- 読解文:
● ● ● ● ● ● ●

第2の技術的課題は、上記土木構築物の構築に用いられる土木構築物の構築方法であって、作業負担を軽減できると共に構築時間を短縮できる土木構築物の構築方法を提供することにある。
【課題を解決するための手段】
【0007】
上記第1の技術的課題を達成するために本発明(請求項1に係る発明)にあっては、
傾斜した施工面に対してコンクリート層が敷設され、該コンクリート層に複数の塊状部材が表面層として該コンクリート層の表面から露出され且つ積み上げられた状態をもって保持されている土木構築物において、
前記各塊状部材に、該各塊状部材の背面側において軸状部材を介して塊状の控え部材がそれぞれ連結され、
前記各塊状部材と前記各控え部材とが、前記コンクリート層を前後に挟持するように配置されている構成としてある。この請求項1の好ましい態様としては、請求項2,3の記載の通りである。
【0008】
上記第2の技術的課題を達成するために本発明(請求項4に係る発明)にあっては、
傾斜した施工面に対してコンクリート層が敷設され、該コンクリート層に複数の塊状部材が表面層として該コンクリート層の表面から露出され且つ積み上げられた状態をもって保持されている土木構築物において、
塊状部材に軸状部材を介して塊状の控え部材が連結された連結ユニットを複数用意し、
前記連結ユニットを、前記施工面の前側において、該連結ユニットの塊状部材が該控え部材よりも前側に配置されるようにしつつ複数段に亘って積み重ねて、該各連結ユニットの塊状部材により表面層を形成すると共に、該各連結ユニットの控え部材により区画層を形成し、
この後、前記表面層と前記区画層との間にコンクリートを充填する構成としてある。この請求項4の好ましい態様としては、請求項5以下の記載の通りである。
【発明の効果】
【0009】
請求項1に係る発明によれば、塊状部材により形成される表面層及びコンクリート層により強固な護岸機能を確保できる一方、各塊状部材と各控え部材とが、コンクリート層を前後に挟持するように配置されて、控え部材がコンクリート層に係合されていることから、各塊状部材が前方に移動することを規制できることになり、前方移動規制のために各塊状部材の体積の半分以上をコンクリート層に埋め込むことまでする必要性(構成)をなくすことができる。このため、コンクリート層表面からの各塊状部材の突出量を大きくして、隣り合う塊状部材同士が形成する各表面側隙間空間(目地)を深い状態をもって確保できる。この結果、各表面側隙間空間に関し、動植物生息生育空間等としての利用価値を高めることができ、当該土木構築物を周囲環境により調和させることができる。
勿論この場合、各塊状部材の半分以上をコンクリート層に埋め込む作業が不要となり、作業性を高めることができる。
【0010】
請求項2に係る発明によれば、各控え部材がコンクリート層に一体化され、その各控え部材の露出外面全体が施工面に係合されていることから、各控え部材の露出外面が形成する凹凸面に基づき、各控え部材よりも前方側の層(区画層、コンクリート層及び表面層)と施工面とのせん断抵抗を高めることができ、当該土木構築物の安定性を高めることができる。

● ● ● ● ● ● ●

- 抽出データ:

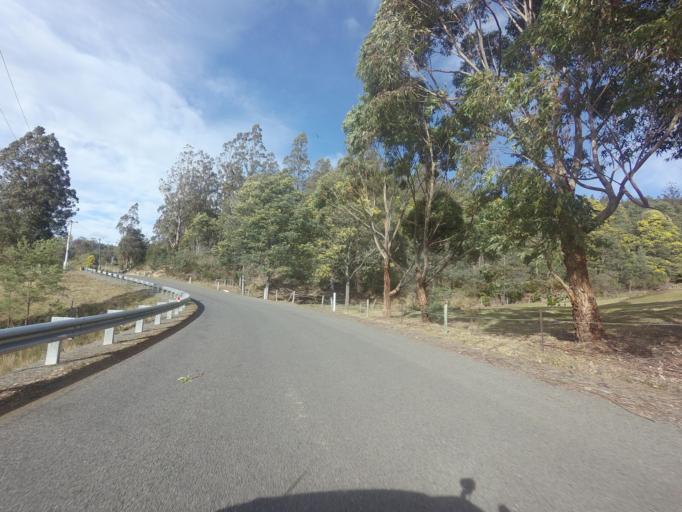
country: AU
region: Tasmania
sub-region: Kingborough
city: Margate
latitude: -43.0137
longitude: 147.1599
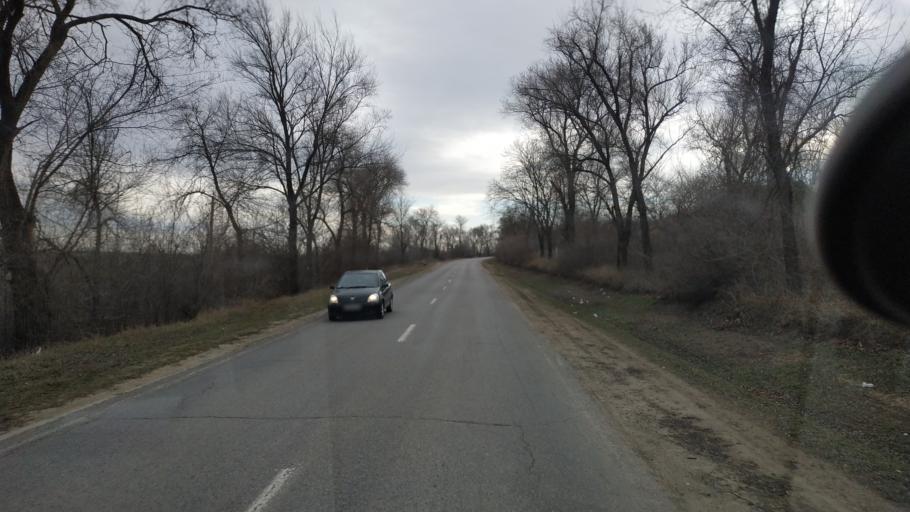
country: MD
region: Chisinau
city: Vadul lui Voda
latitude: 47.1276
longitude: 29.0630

● ● ● ● ● ● ●

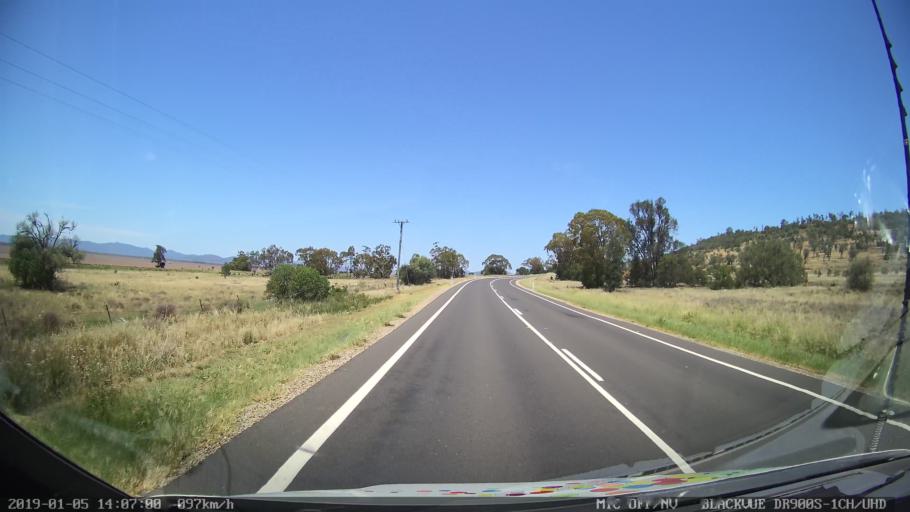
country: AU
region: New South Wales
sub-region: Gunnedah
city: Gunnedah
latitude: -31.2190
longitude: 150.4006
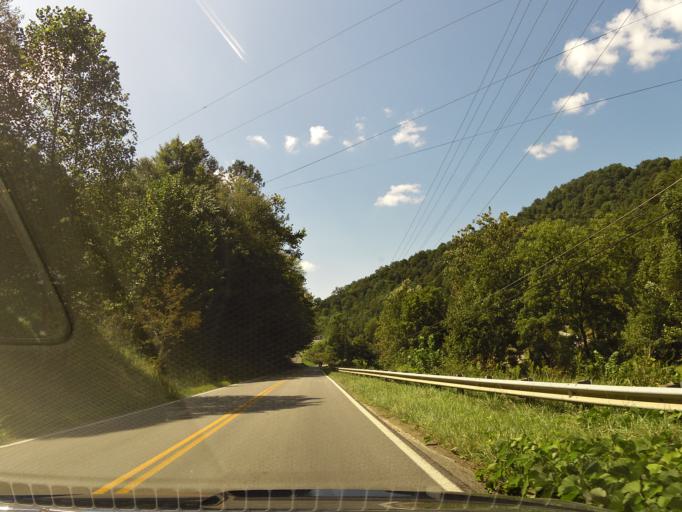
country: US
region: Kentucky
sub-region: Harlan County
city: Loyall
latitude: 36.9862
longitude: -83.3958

● ● ● ● ● ● ●

- 依頼事項:
(A) 上記のエントリのうち、「latitude」という語を含む行を数え、その数のみを答えてください。
(B) 土木構築物に関する読解文を、最後に示された文の次から書き進めてください。

- 解答:
(A) 4

(B)
【0011】
請求項3に係る発明によれば、施工面の表面が、通水性を有する裏込め材層により形成され、複数の塊状部材が形成する表面層の外方と裏込め材層とが排水管を介して連通されていることから、コンクリート層により施工面側から表面層側への水の排水が困難となるものの、その水を排水管を通じて外部の所定個所に計画的に排水できる。この場合、配水管による排水を表面層の表面側隙間空間に供給でき、その排水を動物(生物)の生息、植物の育成促進に的確に利用できる。
【0012】
請求項4に係る発明によれば、連結ユニットとして、塊状部材に軸状部材を介して塊状の控え部材が連結されたものを複数用意し、連結ユニットを、施工面の前側において、該連結ユニットの塊状部材が控え部材よりも前側に配置されるようにしつつ複数段に亘って積み重ねて、該各連結ユニットの塊状部材により表面層を形成すると共に、該各連結ユニットの控え部材により区画層を形成し、この後、表面層と区画層との間にコンクリートを充填することから、各塊状部材と各控え部材とが、コンクリート層を前後に挟持するように配置される構成となり、前記請求項1に係る土木構築物を得ることができる。
また、連結ユニットを複数段に亘って積み重ねて、各連結ユニットの塊状部材により表面層を形成すると共に、各連結ユニットの控え部材により区画層を形成し、その表面層と区画層との間にコンクリートを充填することから、当該土木構築物の複数段を構築するに際して、表面層と区画層とを型枠としてその間に1回のコンクリート充填を行うだけの作業で足り、各段毎に、コンクリートの充填も、塊状部材の体積の半分以上をコンクリートに埋め込む作業も必要でなくなる。このため、作業負担を軽減できると共に、構築時間を短縮できる。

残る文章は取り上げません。